Pero, ¿cómo se formó todo esto? Los científicos siguen estudiando y midiendo las condiciones de la cueva para aprender sobre ella y lo que la rodea, pero su nacimiento podría datarse entre los 500.000 y el millón de años. “En los años 60, con los métodos que tenían, dataron la cueva en 12 o 14 millones de años de formación, ahora con los nuevos instrumentos esa cifra ha bajado”, sonríe César a quien le encanta enseñar un termómetro de los años 60 y otro actual para que los visitantes vean lo que se ha avanzado desde entonces en solo un instrumento. Aquí cuentan con un científico que visitó la cueva hace casi dos décadas y decidió quedarse para estudiarla.

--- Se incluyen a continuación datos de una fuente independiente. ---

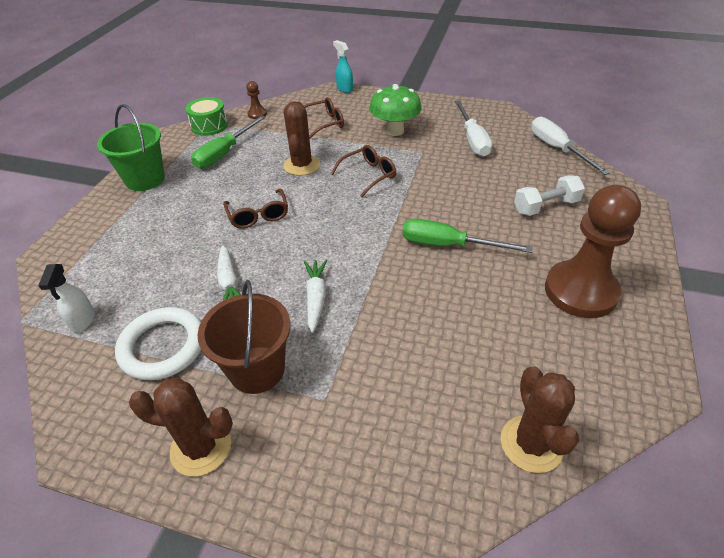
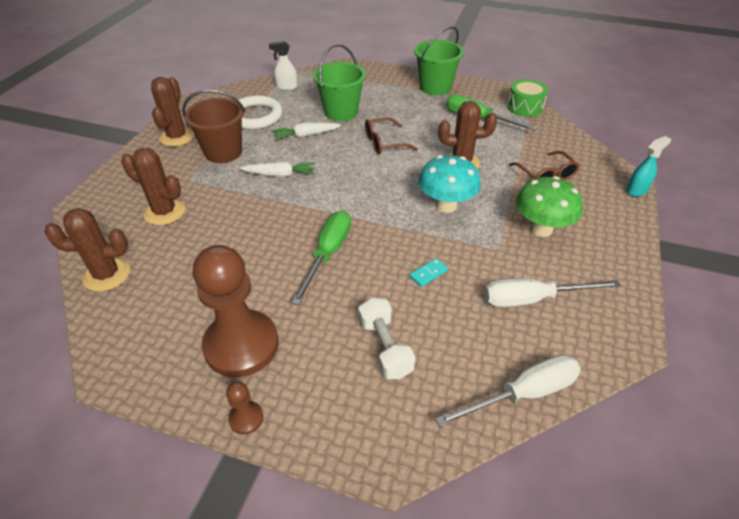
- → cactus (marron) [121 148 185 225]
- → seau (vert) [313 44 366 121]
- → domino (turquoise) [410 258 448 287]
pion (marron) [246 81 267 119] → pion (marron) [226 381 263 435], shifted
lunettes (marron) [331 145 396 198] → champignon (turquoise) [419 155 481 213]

“Este tipo de cuevas suele estar en zonas calizas y que esta esté aquí ya es algo muy raro porque estamos en Gredos, donde todo es granito”, comienza la explicación César sobre los misterios de Águilas. “Para formarse la cueva tiene que pasar por dos fases y la primera es de erosión. La corriente de aguas subterráneas da origen a la cavidad durante millones de años. Una vez que el agujero está formado ya es el agua de la lluvia la que empieza a trabajar filtrándose a través de la grietas que encuentran el terreno y arrastrando consigo el mineral principal, carbonato cálcico. Cuando entra el agua en contacto con la roca de la cueva a través de reacciones químicas hace que el agua se evapore y el mineral se quede sólido y da lugar a la estalactita. Y, luego, la estalagmita, que es la que se forma en el suelo, se van formando por goteo que cae”. El espacio está plagado de grandes pilares que, según va mostrando César, son el punto de unión entre la estalactita y la estalagmita con el paso del tiempo.
Una clara diferenciación de Águilas es que los colores blancos de las estalactitas destacan entre el oscuro del techo. “La zona de color marrón es la roca madre del cerro y por la que el agua no ha conseguido filtrarse. Tiene ese color tan oscuro por el óxido de hierro y por una capa de arcilla muy finita que le da ese aspecto tan oscuro”, subraya el guía turístico para explicar ese juego de tonalidades que hacen tan especial el lugar.
En la cueva ocurren otros muchos procesos naturales que los guías cuentan con entusiasmo a los más curiosos, como el tema de las grietas, las columnas que yacen en el suelo o de la evolución que sufrirá esta cueva, por ejemplo. Pero esas son historias para descubrir in situ. Nosotros sí te contamos que el proceso de formación que continúa pese a su lentitud -un centímetro cada siglo- deja un brillo en la cueva que brilla gotita a gotita y le dan a la visita un toque diferente. También los charcos, naturales de la cueva, reflejan las estalactitas como espejos aportando una profundidad que parece abrir las puertas a otro universo. Esto de las cuevas da, desde luego, para soñar con otros mundos o, al menos, con las profundidas de la Tierra.